おじさんも多少経験があるのか、卓球は山なりながらもラリーにはなった。
打ちながら色んな話をした。
学年のこととか。
私も動物病院の話を聞いたりした。
どうやってなるのかとか。
おじさんのやっている病院からうちまでは二時間以内の距離だと言う。
今日は近くに用事があり、ついでにと足を延ばしたようだ。
おじさんは結婚しているけど子供はいないらしい。
今学校でどんな事が流行ってるのとか聞いてきた。
私が図鑑を捲りながらロビーで三時のおやつを食べていると、おじさんがさっぱりした顔で出てきた。
おじさんはやっぱりシャワーより湯に浸かる方がいいとしみじみ言っていた。
おじさんは休みの日には近場の運動公園の施設に泳ぎに行ったりするらしく、そこにもシャワーだけじゃなく入浴施設があれば最高なんだけどと言っていた。
「泳げる?」私は聞いた。
「泳げるよ。泳げないの?」
「泳げない。でもちょっと泳げるようになった」
うちのあたりは田舎だけど、けっこう立派な温水プールがあった。
田舎だから土地も広く取れ無駄に立派なのか。
そこは大小二つプールがあり、泳げなくても浅いから遊べるのだ。
私は時々そこに出掛けた。
アスレチック広場もあるし、市がやっているから大人の目もあり安全だ。
そこには1人でも行かせてくれた。
ちょっと遠いからおばあちゃんが自転車を買ってくれた。
たぶん兄妹もいないし不憫に思っていたのかもしれない。
私は無料のこの辺の地理や名所が書かれたパンフレットを広げて、そのプールのある場所を教えた。

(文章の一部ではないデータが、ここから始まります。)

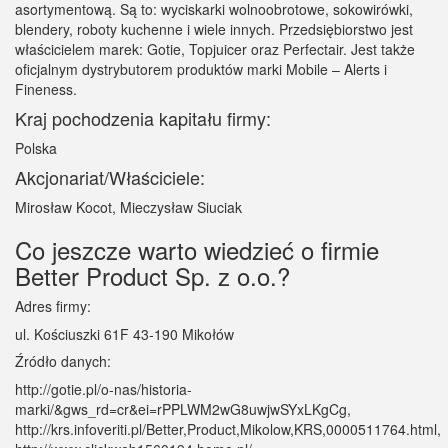
asortymentową. Są to: wyciskarki wolnoobrotowe, sokowirówki,
blendery, roboty kuchenne i wiele innych. Przedsiębiorstwo jest
właścicielem marek: Gotie, Topjuicer oraz Perfectair. Jest także
oficjalnym dystrybutorem produktów marki Mobile – Alerts i
Fineness.
Kraj pochodzenia kapitału firmy:
Polska
Akcjonariat/Właściciele:
Mirosław Kocot, Mieczysław Siuciak
Co jeszcze warto wiedzieć o firmie
Better Product Sp. z o.o.?
Adres firmy:
ul. Kościuszki 61F 43-190 Mikołów
Źródło danych:
http://gotie.pl/o-nas/historia-
marki/&gws_rd=cr&ei=rPPLWM2wG8uwjwSYxLKgCg,
http://krs.infoveriti.pl/Better,Product,Mikolow,KRS,0000511764.html,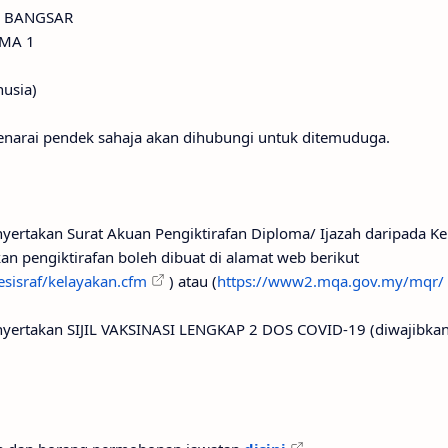
A BANGSAR
AMA 1
usia)
enarai pendek sahaja akan dihubungi untuk ditemuduga.
ertakan Surat Akuan Pengiktirafan Diploma/ Ijazah daripada K
an pengiktirafan boleh dibuat di alamat web berikut
sisraf/kelayakan.cfm
) atau (
https://www2.mqa.gov.my/mqr/
ertakan SIJIL VAKSINASI LENGKAP 2 DOS COVID-19 (diwajibkan)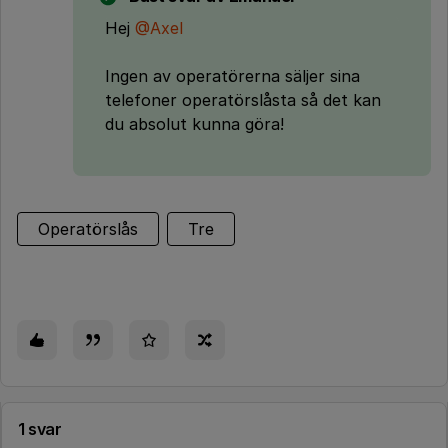
Hej
@Axel
Ingen av operatörerna säljer sina
telefoner operatörslåsta så det kan
du absolut kunna göra!
Operatörslås
Tre
1 svar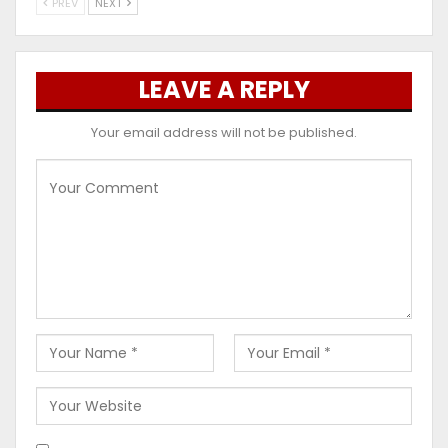
PREV
NEXT
LEAVE A REPLY
Your email address will not be published.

「なるほど、小さな山を丸々利用してハイキングコースなんかもあるのか…凄い凄い。」
おじさんも今度行ってみようかなんて言うから、私はいつ?と聞いた。
行けるとしたら水曜日か日曜日だと言う。
病院の休みがその曜日らしい。
日曜日に会ったりしたら泳ぐの教えて。
おじさんは快く了解してくれた。